Sunday, 22 February 2026

Back to Jarakabande – Voluntarily Embracing the Madness Again

After running three 100-milers, ideally logic should start dominating emotion. But probably, I am not wired that way.

After last year’s 100 miler at Jarakabande, was my first try at this challenging trail. And the fact that Bangalore had heat wave warning that day did little help to ease the situation. After the furnace at Jarakabande I had told myself I had “experienced it.” I had survived it. I had nothing more to prove there. However, when registrations opened for Jarakabande Ultra 2026, I signed up.

Not because I was in peak form. Not because I had trained like a man possessed. But because somewhere deep inside, I knew this wasn’t about mileage.

It was about mindset.




Training? What Training?

Let me be honest.

I am not running as much these days.

Two days of running a week. Two days strengthing in the gym. No long runs since Bahubali Ultra in September 2025.

The only meaningful distance before this was a birthday marathon on Feb 10th. That’s it.

No 50K. No 50 miles. No back-to-back long runs.

Yet I showed up at the start line knowing one thing — 100 miles is never purely physical. It is always a negotiation with your own mind.


New Route. Same Brutality.

2026 had a different start and finish point. Slightly tweaked route. Same forest. Same attitude.

The format remained — 5K loops with ~71m elevation.

Out of four registered 100-milers, only three of us stood at the start.

Small field. Big intentions. Podium guaranteed BUT ONLY IF YOU FINISH

3 guys who started the 161KM

Experience from last year whispered in my ears: “Start slow. Respect the heat. Hydrate before you feel thirsty.”

Loop after loop, I stayed disciplined.

The focus was simple:

  • Maintain hydration.

  • Stay on top of salt intake.

  • Don’t race anyone.

  • Don’t fight the course.

The weather had turned hostile suddenly in the last week. The sun was unforgiving. There is something about Jarakabande heat — it doesn’t just burn the skin, it drains intent.

But as all the ultras demand, I was prepared mentally.





85K Before Sunset

By 6 PM, I had completed 17 loops — 85 km.

That’s when the forest loop closes.

My colleague Hari, who stays nearby, came by in the evening and watched me grind through three 5k rounds. Small gestures like that matter more than people realize. When someone witnesses your suffering, it becomes real.

I bid him goodbye and prepared for the night shift.




The Field Narrows

Nithin, the only multi-time 100-mile finisher at Jarakabande (four previous finishes), stopped at 93 km. Unfortunate. He was strong.

Suddenly it was just Bose and me left in the 100-mile category.

A few 100K runners kept us company until around 3 AM. After that, it became a conversation between footsteps and silence.

Interestingly, I crossed: 50K, 80K and 100K all faster than the eventual winners of those categories.

Not intentional. Not strategic. Just steady pacing.
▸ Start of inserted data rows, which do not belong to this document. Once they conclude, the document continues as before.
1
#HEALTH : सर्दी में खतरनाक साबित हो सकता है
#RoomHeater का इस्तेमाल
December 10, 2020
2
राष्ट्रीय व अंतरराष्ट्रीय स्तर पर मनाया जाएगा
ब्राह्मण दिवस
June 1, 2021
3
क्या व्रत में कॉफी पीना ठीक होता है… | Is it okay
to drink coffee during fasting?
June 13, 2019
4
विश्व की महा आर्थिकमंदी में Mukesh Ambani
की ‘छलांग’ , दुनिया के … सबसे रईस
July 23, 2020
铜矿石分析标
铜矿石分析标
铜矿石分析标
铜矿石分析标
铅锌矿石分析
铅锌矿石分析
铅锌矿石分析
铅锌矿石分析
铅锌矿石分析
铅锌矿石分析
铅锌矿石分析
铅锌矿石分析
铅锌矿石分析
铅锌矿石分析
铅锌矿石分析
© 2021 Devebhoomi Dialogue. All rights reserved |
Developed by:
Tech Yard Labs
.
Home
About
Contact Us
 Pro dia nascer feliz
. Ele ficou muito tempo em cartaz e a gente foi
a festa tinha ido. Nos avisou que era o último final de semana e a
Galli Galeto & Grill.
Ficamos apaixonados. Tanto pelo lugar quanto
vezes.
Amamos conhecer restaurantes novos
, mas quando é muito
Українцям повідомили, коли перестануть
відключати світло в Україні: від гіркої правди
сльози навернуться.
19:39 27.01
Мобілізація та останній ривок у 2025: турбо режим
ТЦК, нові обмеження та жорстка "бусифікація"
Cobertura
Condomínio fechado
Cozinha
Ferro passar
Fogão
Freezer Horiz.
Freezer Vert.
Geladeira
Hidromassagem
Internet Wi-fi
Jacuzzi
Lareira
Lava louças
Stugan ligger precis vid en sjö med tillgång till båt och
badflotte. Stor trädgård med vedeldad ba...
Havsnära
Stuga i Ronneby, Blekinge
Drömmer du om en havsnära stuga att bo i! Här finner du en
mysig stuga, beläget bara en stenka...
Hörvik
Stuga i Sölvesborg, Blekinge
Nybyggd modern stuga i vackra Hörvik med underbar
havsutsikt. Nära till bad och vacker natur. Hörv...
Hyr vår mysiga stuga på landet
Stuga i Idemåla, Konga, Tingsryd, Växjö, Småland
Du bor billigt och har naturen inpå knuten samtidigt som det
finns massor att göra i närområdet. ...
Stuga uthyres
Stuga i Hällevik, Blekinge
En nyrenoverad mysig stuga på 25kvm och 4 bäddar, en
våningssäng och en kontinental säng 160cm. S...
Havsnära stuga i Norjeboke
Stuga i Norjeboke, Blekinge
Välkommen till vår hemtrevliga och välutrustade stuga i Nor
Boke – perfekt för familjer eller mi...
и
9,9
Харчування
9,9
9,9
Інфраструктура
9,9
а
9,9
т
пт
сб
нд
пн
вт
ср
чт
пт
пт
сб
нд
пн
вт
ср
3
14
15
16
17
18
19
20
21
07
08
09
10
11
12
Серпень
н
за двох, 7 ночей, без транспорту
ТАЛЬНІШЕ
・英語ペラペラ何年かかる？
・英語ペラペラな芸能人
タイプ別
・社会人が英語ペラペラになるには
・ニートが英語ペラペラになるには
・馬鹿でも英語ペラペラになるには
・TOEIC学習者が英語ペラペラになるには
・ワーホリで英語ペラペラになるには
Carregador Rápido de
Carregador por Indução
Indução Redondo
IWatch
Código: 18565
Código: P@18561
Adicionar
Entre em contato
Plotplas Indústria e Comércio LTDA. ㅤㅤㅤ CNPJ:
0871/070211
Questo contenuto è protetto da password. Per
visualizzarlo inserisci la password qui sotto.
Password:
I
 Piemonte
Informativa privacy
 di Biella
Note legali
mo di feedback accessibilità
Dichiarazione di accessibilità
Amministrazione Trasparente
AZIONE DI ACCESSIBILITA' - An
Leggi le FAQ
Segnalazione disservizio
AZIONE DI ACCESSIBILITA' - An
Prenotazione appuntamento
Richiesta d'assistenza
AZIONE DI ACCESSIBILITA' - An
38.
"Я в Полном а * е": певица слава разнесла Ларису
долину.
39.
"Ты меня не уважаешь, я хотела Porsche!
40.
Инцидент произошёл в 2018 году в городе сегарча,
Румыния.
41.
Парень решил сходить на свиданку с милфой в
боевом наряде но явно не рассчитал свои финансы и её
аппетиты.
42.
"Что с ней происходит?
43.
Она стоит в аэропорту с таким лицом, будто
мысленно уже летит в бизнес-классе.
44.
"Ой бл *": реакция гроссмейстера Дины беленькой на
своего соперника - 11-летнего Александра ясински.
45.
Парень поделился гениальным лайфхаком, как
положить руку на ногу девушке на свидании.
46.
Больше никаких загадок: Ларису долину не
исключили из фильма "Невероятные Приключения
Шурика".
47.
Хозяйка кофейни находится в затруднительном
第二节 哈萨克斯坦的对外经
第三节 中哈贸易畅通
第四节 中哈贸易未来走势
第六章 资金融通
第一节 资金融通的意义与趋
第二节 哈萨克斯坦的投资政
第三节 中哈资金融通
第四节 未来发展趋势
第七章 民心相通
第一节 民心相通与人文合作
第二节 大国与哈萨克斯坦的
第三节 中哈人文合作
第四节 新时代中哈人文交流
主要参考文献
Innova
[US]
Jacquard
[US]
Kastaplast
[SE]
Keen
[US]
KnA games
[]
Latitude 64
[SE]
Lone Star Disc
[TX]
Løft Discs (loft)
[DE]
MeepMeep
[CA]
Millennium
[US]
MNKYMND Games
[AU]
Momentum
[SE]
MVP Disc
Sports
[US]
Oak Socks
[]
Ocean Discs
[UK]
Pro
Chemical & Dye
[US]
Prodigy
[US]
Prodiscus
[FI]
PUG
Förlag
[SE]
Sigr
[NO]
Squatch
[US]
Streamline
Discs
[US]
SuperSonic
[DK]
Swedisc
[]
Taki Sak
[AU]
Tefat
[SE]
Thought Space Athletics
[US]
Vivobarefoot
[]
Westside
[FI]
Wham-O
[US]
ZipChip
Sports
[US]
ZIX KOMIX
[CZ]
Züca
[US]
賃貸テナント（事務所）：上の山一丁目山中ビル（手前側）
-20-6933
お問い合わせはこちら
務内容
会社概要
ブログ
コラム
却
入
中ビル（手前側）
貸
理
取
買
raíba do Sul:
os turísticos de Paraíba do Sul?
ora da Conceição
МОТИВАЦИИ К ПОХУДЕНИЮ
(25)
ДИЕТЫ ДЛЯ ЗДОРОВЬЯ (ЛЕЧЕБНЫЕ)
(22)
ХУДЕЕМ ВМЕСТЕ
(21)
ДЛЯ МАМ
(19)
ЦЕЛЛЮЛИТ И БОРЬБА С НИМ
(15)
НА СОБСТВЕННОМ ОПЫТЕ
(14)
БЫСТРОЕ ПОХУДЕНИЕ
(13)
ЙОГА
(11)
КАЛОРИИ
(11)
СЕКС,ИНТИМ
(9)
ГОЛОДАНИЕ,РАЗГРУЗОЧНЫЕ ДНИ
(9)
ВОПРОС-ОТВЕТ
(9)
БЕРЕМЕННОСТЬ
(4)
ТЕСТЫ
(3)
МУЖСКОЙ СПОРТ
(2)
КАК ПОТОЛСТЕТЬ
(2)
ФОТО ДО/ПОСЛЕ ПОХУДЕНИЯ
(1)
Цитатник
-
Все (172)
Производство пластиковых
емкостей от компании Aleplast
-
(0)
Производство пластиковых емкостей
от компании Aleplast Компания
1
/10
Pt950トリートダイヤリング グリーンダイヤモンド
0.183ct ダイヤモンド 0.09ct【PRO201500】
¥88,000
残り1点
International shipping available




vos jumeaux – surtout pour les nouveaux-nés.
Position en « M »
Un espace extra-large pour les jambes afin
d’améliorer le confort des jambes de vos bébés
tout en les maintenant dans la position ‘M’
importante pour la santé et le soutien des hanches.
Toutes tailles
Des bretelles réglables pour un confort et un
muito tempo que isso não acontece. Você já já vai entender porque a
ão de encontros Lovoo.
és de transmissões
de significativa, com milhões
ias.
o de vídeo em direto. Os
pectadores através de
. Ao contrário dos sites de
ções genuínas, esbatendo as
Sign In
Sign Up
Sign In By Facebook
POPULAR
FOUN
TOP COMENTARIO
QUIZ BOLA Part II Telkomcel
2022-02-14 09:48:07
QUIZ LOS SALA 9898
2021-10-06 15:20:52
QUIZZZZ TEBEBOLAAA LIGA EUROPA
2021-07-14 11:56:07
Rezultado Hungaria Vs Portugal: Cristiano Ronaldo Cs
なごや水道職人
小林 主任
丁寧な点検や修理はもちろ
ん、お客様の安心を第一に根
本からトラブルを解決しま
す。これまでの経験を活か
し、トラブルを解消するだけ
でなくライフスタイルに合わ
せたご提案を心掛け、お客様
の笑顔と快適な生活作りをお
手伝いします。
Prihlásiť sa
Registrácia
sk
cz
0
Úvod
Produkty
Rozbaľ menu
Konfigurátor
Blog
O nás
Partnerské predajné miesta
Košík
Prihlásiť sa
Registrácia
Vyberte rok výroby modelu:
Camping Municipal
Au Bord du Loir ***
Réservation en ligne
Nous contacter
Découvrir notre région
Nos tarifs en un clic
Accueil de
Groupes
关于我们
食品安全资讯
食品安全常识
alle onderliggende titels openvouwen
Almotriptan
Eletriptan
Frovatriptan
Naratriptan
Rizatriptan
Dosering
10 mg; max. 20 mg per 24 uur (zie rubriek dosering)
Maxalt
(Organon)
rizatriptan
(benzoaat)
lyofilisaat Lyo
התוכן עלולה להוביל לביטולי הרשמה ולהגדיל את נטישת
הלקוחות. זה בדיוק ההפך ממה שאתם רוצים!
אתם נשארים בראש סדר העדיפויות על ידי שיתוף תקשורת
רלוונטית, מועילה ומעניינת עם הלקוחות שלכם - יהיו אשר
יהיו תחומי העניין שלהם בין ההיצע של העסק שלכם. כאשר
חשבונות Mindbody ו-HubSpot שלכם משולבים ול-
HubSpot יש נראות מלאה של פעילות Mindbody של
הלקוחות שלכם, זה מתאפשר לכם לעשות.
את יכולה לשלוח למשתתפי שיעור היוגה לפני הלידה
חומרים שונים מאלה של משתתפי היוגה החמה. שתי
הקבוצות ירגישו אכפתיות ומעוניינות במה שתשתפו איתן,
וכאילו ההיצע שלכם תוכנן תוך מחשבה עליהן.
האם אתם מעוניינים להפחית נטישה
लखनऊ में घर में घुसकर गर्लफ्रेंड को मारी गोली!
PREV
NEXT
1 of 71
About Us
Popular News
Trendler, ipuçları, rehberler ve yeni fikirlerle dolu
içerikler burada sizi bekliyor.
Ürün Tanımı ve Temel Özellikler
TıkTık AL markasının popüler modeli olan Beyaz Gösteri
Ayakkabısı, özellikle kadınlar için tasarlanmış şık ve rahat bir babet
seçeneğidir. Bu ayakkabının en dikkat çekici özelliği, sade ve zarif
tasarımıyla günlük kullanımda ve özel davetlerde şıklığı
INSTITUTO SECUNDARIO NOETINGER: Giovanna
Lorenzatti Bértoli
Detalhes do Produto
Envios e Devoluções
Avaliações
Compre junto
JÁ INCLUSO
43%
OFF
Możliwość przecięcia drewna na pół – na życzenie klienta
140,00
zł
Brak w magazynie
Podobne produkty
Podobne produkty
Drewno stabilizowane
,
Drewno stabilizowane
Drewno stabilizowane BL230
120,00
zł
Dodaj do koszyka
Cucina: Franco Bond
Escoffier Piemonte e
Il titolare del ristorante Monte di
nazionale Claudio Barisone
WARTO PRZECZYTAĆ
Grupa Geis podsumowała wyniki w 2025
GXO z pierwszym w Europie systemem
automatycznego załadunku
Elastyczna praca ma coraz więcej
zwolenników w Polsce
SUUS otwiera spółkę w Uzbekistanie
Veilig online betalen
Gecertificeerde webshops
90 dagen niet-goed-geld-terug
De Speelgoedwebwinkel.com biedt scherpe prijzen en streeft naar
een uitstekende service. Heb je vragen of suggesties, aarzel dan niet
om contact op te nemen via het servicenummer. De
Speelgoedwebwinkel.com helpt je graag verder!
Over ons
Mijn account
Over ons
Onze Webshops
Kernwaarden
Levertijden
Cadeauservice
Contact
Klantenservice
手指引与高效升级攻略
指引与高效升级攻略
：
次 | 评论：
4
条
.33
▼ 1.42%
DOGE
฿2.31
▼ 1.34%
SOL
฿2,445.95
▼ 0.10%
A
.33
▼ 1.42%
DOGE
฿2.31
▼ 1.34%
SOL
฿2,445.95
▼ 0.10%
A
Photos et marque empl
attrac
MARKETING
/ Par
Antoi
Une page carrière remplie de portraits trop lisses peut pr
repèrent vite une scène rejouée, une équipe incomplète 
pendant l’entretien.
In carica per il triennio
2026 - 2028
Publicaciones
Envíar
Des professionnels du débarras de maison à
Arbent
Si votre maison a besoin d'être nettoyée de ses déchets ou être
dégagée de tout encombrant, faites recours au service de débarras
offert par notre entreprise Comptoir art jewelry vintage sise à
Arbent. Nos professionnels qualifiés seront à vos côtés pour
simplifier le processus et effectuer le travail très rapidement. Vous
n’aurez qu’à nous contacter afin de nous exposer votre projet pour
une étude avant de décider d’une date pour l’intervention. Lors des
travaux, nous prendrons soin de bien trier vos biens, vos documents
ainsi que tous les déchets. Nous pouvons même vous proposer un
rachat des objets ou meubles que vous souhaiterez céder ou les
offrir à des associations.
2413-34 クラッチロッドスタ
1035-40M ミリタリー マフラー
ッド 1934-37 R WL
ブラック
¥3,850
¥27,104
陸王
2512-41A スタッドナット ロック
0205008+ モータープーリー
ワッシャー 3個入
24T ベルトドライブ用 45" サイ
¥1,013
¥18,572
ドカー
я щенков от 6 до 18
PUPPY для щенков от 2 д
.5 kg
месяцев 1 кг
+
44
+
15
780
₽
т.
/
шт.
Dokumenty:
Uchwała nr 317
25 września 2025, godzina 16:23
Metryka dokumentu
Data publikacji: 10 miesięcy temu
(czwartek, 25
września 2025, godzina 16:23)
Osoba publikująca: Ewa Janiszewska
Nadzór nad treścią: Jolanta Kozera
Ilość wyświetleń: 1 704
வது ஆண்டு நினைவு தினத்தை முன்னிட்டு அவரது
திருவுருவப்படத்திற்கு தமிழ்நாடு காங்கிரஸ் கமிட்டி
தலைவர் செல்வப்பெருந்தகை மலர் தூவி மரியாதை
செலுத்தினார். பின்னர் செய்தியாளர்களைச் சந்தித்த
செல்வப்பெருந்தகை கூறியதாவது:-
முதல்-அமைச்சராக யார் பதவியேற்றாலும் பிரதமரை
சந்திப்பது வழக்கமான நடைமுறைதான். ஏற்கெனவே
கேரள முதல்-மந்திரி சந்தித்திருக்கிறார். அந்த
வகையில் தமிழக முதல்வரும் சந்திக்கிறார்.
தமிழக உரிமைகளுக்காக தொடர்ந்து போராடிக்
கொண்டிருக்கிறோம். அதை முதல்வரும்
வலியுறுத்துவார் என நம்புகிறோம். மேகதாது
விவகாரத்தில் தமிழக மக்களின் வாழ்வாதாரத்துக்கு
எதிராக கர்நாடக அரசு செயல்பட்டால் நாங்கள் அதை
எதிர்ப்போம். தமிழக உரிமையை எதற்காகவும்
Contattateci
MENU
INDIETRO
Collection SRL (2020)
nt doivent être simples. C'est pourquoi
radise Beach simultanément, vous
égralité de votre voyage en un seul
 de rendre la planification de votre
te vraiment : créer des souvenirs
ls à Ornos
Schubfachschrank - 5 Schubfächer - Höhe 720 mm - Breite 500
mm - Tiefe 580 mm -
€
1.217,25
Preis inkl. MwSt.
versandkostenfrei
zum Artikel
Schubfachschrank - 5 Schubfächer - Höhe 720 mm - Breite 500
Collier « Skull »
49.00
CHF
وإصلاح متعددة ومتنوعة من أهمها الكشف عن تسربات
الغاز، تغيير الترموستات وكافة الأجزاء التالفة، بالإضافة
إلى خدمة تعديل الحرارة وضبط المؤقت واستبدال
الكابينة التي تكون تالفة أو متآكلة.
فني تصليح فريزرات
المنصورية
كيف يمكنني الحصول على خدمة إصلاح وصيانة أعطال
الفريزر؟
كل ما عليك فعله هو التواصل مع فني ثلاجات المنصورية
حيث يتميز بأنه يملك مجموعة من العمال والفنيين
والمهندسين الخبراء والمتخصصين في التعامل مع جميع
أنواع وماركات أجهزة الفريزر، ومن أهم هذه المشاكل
I even paced Ajeet for a couple of kilometers while he was finishing his 100K. That’s the beauty of ultras — competition dissolves into community.


Night, Fatigue and The 1K Loop

Around 5 AM, the shorter distance runners started arriving. The once silent 1K night loop suddenly felt crowded.

At 6:15 AM, I had completed 152 km.

Technically, I could have just kept repeating the flatter 1K loop to finish.

But something inside said — one last 5K forest loop.

Last year I had done the same.

Somehow, it feels incomplete otherwise.

So I went back in. One final climb. One final descent. One last handshake with the trail.


Finish Line – 25:34

I crossed 100 miles in 25 hours and 34 minutes.

Five minutes faster than last year.

And once again, I stood as the winner in the 100-mile category.

It was especially heartening to receive the winner’s memento from Vijayaraghavan the CEO if Fast&UP. There is something deeply fulfilling about being recognized by someone who understands the depth of what a 100-miler demands. The handshake, the smile, the quiet acknowledgment — those moments stay longer than the timing stats.





More importantly, I finished injury free — except for a swelling on my right foot that stayed with me for about a week. Nothing dramatic. Just a quiet reminder of 100 hard-earned miles.


Gratitude

Ultras may look like solo efforts, but they never truly are.

Thanks to my running group — they kept checking on me throughout the night. Those calls, those messages, those small nudges — they matter when your mind starts dominating at 2 AM.

When you know people are tracking you, believing in you, it adds invisible fuel.

Special thanks to Sharan from Swaasthya Fitness & Physiotherapy for all the strength sessions.

And last but not the least, Babu sir - I don't think I have to write anything about him.



What This 100 Miler Taught Me

  1. Mileage builds fitness.

  2. Experience builds intelligence.

  3. But mindset builds finishers.

I am not running crazy mileage anymore. Life has added gym sessions, responsibilities, balance.

But somewhere inside, the ultra-runner still lives.

And sometimes, he needs to revisit the fire — not to prove strength to the world, but to remind himself who he is.

Until the next irrational registration.